Scientists Identify Gene Associated with Butterfly Wing Coloration
Patterns on the wing of a Heliconius melpomene, or postman butterfly, composed of tiles of overlapping colored scales. Image credit: Nicola Nadeau, University of Sheffield
Researchers published two separate studies in the journal Nature today confirming the role of the cortex gene in the coloration and darkness of butterfly and moth wings.
In the early 1800s, peppered moths (Biston betularia) in the woods around Manchester, England were grayish white and covered in (pepper-like) black specks. By 1848, on the heels of the Industrial Revolution, naturalists had found a second, all-black variety. By the 1950s, the carbonaria type, as the black-clad moths were called, had taken over.
Animal coloration is about more than simple aesthetics. Such a drastic change in appearance could only mean one thing: the new look conferred some evolutionary advantage. Something in the moths’ world must have changed so drastically that black became the new white. Indeed something had changed: the trees. The smoke and soot produced by Manchester’s factories had darkened the forest. The once well-camouflaged white moths would stand out starkly against the trees’ now-dark bark, but black moths could stay hidden from predators—and thus survive to live and breed.
Black and white peppered moths mating. Image credit: University of Bristol
Fortunately for Britain’s forests but unfortunately for black moths, Manchester made something of an environmental recovery. By the late 1900s, the trees had lightened up once more. With that, Carbonaria moths were again at a disadvantage, and so their numbers dwindled.
The peppered moth’s bizarre-but-true story has become something of a morality tale, but one element was missing: just how the moths made their costume change. A single insect can’t change the color of its wings any more than a person can change his or her skin color. These changes happen over generations, as an individual with a beneficial genetic mutation survives and reproduces, passing the mutation along.
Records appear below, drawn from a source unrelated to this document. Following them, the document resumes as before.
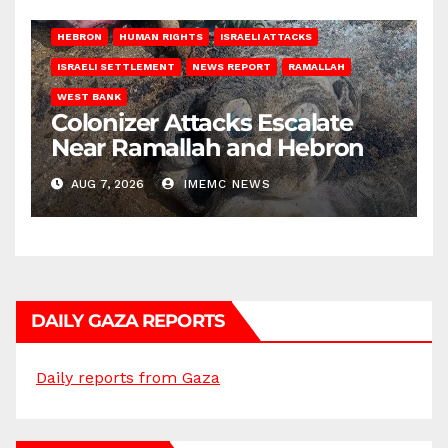
HEBRON
HUMAN RIGHTS
ISRAELI ATTACKS
ISRAELI SETTLEMENT
NEWS REPORT
RAMALLAH
WEST BANK
Colonizer Attacks Escalate
Near Ramallah and Hebron
AUG 7, 2026
IMEMC NEWS
DAILY GAZA REPORTS
Daily reports from Gaza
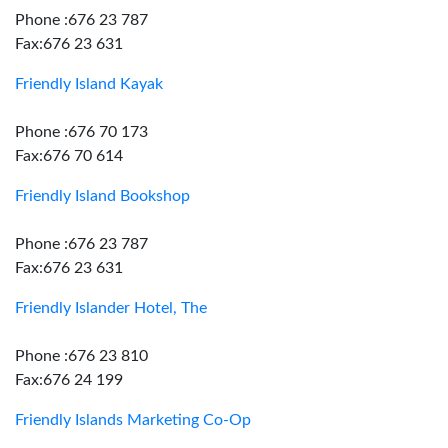
Phone :676 23 787
Fax:676 23 631
Friendly Island Kayak
Phone :676 70 173
Fax:676 70 614
Friendly Island Bookshop
Phone :676 23 787
Fax:676 23 631
Friendly Islander Hotel, The
Phone :676 23 810
Fax:676 24 199
Friendly Islands Marketing Co-Op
That mutation has now been identified. Researchers at the UK’s University of Liverpool and Wellcome Trust Sanger Institute say that around the year 1819, one moth’s genetic code was host to a change: the insertion of a chunk of DNA into a gene the researchers call cortex. That inserted DNA is made of copies and repetitions of code from white moths. The authors say the extra code may encourage cortex to make more of a protein that affects the development of wing scales.
At the same time, an international team of butterfly researchers found cortex at work in the genus Heliconius, also known as the passion-vine butterflies.
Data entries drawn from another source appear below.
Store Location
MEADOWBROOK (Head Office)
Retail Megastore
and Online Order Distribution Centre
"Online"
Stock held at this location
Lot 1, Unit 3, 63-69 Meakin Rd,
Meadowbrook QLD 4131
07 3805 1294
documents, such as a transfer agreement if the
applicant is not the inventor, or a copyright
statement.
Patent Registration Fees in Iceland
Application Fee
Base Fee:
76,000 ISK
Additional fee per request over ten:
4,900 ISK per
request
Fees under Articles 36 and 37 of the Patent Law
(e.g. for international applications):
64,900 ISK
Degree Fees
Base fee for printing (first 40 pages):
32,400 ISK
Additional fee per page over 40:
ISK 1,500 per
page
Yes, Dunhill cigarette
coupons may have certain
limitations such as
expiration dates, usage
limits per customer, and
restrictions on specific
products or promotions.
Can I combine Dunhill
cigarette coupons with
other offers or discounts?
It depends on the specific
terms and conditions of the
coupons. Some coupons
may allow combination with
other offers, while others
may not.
The red postman butterfly (Heliconius erato cyrbia). Image credit: Melanie Brien
Like the peppered moths, the wings of these butterflies have changed dramatically and rapidly in a relatively short amount of time.
The scientists used DNA and gene expression analysis to compare the genetic codes of different Heliconius variations. Their results led them, like the moth researchers, to cortex—a fact that suggests it might be responsible for patterning in other species, too.
“In parallel with findings in the peppered moth,” the authors write, “our results suggest that this mechanism is common within Lepidoptera and that cortex has become a major target for natural selection acting on color and pattern variation in this group of insects.”